The input below:

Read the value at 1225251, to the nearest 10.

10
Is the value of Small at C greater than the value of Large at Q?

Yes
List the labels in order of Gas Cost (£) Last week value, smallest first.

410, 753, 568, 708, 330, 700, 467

End of The input.
The input below:

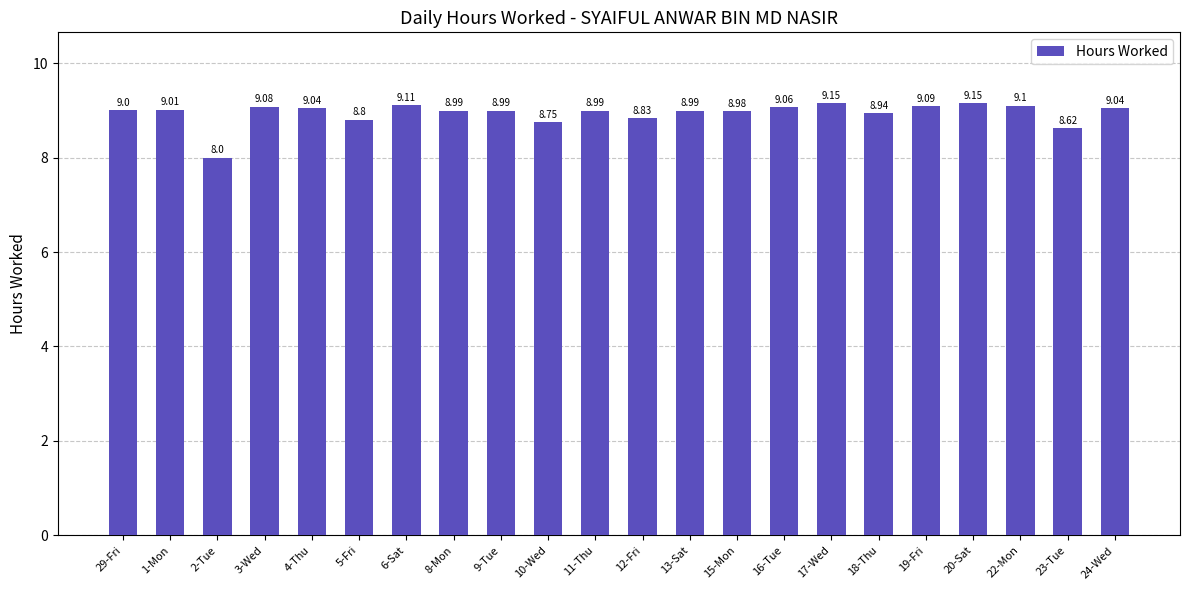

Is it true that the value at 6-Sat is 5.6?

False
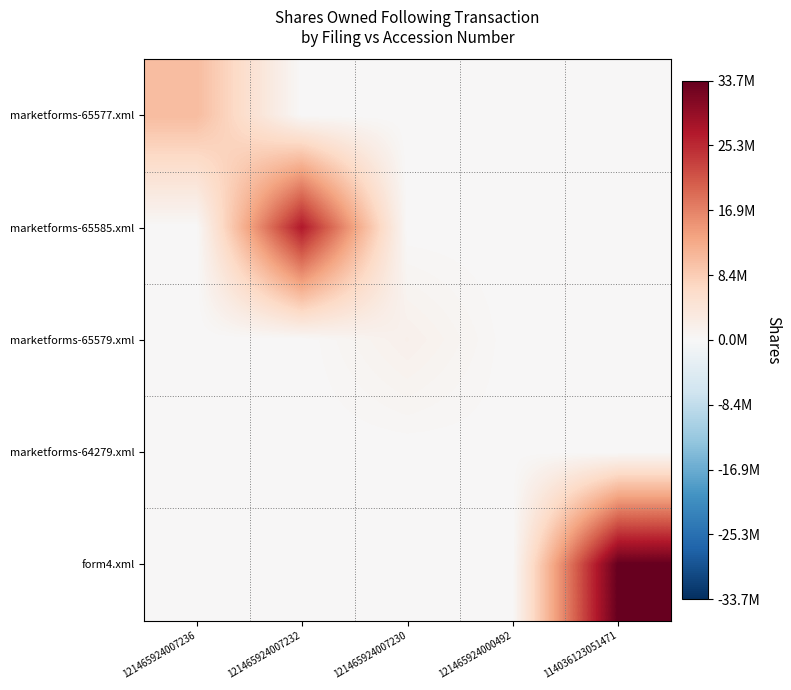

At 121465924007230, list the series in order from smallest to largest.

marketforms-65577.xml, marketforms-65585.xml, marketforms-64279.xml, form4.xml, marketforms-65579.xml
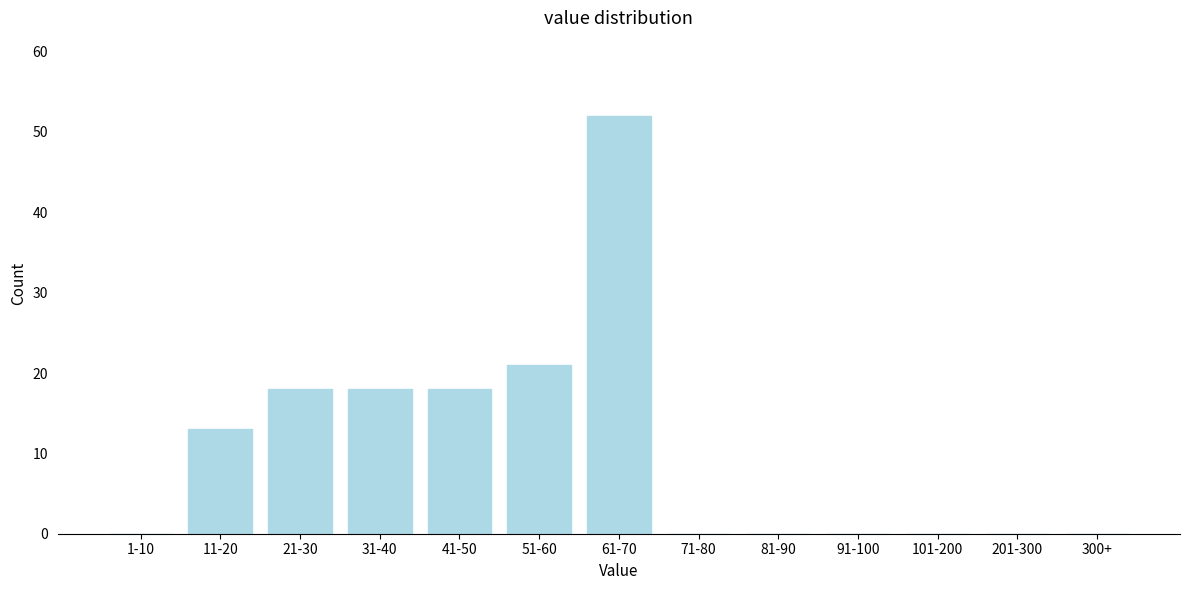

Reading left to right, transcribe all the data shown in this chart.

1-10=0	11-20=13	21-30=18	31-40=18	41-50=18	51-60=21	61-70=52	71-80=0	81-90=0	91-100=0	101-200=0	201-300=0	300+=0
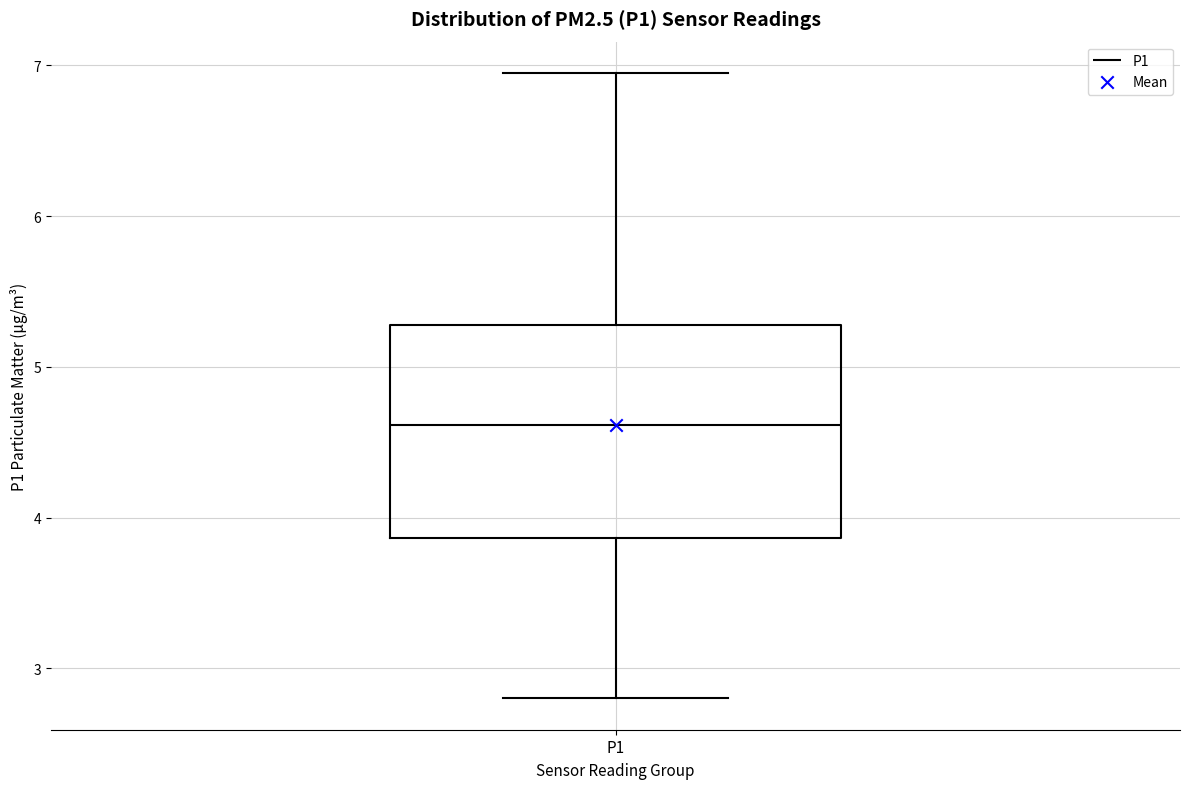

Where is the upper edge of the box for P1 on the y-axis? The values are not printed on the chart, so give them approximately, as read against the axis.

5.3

End of The input.

• [Problem statement]
Copy out the listing lines from the one containing "Read the value at 1225251, to the nearest 10." through the one containing "List the labels", unchanged and with both of those lines included.

• [Problem solution]
Read the value at 1225251, to the nearest 10.

10
Is the value of Small at C greater than the value of Large at Q?

Yes
List the labels in order of Gas Cost (£) Last week value, smallest first.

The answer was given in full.